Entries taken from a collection
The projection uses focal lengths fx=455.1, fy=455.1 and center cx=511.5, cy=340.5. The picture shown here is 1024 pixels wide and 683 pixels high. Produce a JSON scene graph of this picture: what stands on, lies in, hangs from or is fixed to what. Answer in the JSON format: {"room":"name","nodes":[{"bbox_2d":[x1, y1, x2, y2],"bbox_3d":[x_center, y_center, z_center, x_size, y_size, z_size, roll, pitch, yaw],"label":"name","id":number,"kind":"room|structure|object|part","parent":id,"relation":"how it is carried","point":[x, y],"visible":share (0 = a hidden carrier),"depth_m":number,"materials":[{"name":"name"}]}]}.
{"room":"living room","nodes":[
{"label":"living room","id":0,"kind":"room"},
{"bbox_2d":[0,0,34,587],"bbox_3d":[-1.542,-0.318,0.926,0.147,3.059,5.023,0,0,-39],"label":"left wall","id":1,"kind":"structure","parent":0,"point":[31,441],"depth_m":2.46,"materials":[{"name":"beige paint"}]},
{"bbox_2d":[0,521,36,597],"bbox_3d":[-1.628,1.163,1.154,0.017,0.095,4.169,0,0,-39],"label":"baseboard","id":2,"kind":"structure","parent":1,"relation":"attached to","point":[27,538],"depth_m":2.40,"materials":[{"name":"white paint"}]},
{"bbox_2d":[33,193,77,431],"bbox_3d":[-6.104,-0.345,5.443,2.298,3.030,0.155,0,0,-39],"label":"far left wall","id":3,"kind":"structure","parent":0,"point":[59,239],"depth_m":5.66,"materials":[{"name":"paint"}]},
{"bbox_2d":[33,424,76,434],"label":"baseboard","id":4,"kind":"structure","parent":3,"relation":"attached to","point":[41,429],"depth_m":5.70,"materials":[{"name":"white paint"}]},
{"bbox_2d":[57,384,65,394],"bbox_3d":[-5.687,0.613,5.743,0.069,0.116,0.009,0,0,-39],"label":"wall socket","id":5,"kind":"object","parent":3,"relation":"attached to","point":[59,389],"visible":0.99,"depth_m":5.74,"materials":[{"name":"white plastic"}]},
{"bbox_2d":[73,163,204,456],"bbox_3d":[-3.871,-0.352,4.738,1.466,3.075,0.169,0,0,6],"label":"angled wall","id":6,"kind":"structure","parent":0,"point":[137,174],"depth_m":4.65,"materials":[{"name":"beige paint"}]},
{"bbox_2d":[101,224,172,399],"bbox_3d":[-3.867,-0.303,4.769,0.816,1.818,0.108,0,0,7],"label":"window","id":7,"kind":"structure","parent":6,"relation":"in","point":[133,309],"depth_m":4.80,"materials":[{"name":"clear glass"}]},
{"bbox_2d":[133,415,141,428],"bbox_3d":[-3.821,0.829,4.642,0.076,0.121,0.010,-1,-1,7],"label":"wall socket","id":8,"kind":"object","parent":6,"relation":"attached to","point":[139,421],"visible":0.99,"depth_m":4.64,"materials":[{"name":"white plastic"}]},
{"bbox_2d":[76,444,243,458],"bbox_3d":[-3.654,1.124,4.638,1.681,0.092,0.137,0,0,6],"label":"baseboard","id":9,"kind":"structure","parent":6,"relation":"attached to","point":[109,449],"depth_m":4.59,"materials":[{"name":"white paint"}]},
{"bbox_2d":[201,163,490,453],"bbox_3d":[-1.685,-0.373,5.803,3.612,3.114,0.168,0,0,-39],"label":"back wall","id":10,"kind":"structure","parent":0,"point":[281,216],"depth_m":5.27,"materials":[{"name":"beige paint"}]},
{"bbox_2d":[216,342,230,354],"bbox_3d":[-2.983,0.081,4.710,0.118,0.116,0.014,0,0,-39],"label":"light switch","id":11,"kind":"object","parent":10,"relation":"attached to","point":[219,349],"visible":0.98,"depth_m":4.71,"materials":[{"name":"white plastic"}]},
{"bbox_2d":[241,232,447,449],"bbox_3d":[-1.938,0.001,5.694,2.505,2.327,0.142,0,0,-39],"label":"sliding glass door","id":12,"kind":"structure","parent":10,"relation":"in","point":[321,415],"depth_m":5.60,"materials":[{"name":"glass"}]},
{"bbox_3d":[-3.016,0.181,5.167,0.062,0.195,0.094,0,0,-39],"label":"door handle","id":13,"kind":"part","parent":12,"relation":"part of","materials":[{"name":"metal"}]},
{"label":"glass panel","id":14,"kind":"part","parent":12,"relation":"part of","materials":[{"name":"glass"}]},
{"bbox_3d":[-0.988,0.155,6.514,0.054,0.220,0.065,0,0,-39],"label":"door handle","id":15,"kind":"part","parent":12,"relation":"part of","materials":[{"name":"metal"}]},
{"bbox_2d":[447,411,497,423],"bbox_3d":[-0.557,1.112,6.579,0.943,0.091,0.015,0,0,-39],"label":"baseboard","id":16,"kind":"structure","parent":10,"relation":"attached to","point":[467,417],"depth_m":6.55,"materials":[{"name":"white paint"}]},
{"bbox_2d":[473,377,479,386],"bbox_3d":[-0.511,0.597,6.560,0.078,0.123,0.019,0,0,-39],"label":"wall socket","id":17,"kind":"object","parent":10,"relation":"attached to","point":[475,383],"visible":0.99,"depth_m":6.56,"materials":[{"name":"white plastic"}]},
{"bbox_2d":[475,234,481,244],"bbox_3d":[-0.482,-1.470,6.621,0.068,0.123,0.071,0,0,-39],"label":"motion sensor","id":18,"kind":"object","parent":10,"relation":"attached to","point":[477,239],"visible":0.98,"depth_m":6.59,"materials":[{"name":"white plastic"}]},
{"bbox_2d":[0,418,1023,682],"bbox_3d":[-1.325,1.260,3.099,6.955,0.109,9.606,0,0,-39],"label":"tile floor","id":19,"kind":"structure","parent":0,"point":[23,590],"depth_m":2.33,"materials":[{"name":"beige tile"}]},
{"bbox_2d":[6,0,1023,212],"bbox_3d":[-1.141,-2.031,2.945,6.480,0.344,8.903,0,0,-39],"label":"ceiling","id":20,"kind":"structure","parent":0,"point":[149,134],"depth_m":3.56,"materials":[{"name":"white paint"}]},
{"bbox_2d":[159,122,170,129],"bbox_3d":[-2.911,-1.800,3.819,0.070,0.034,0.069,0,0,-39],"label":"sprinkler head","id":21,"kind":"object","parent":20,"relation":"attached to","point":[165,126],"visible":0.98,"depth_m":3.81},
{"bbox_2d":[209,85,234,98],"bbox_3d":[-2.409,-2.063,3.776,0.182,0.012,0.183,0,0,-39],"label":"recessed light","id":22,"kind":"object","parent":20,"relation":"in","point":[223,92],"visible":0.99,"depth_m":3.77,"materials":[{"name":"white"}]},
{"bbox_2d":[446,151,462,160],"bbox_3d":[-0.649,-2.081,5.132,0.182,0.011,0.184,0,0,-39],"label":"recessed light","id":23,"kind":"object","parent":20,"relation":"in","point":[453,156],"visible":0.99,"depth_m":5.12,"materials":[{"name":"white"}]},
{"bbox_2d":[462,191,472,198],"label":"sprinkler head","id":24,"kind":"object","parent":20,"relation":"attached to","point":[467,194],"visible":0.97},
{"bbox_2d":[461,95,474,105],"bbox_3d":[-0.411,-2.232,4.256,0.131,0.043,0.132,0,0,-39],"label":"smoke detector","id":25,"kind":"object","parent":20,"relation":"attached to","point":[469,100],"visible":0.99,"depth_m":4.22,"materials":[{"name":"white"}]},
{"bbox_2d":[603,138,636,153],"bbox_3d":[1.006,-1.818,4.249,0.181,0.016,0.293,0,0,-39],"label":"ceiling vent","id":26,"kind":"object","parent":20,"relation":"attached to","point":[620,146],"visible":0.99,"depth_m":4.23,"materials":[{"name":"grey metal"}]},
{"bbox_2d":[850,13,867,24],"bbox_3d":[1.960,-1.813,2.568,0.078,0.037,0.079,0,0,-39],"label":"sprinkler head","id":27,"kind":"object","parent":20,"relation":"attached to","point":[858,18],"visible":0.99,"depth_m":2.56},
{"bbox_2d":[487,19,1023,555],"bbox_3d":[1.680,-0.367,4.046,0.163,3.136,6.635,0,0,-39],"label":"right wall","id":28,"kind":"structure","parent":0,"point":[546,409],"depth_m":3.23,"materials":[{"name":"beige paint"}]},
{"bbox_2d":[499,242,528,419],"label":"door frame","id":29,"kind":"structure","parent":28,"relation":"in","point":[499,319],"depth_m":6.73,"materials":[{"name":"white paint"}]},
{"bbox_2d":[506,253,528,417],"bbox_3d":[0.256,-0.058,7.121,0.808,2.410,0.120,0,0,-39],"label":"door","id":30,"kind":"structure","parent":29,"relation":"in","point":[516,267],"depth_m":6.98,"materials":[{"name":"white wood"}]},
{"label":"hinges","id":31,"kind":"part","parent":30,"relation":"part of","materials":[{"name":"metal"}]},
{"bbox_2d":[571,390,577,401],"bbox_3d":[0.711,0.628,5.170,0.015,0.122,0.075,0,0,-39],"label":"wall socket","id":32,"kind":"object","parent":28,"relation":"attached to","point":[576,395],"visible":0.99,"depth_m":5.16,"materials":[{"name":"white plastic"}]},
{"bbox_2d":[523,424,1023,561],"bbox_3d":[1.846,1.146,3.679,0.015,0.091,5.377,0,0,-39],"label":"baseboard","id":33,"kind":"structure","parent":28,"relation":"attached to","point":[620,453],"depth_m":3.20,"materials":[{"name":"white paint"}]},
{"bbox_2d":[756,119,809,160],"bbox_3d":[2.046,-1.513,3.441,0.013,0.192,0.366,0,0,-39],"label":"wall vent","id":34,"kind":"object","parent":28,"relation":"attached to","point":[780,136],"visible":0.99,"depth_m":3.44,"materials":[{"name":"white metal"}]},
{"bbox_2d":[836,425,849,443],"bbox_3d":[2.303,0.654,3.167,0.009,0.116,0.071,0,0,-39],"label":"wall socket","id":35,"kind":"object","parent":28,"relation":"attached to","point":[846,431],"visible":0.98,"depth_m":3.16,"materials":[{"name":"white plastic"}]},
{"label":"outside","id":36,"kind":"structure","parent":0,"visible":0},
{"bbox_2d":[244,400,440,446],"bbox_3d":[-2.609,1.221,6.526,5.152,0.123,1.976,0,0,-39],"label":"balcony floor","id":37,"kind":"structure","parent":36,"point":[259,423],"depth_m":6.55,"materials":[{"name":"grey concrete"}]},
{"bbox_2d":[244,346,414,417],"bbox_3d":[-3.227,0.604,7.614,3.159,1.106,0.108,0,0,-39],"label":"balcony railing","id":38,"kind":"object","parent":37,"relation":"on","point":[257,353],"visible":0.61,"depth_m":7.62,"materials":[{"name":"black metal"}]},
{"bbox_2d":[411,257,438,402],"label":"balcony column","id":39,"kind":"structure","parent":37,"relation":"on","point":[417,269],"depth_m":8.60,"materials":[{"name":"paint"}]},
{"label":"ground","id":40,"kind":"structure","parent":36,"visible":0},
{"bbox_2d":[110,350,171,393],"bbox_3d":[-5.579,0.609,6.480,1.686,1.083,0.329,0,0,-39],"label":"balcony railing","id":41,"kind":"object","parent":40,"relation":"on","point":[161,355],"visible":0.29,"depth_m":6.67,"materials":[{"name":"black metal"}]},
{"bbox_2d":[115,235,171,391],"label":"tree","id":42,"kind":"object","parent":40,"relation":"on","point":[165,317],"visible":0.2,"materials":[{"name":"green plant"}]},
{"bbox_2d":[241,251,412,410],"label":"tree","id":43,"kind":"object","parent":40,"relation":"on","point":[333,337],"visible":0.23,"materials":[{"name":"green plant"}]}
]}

## WORK ORDER
Above are some records. Report the number of their lines that include "plant", and add nothing else.

## REPLY
2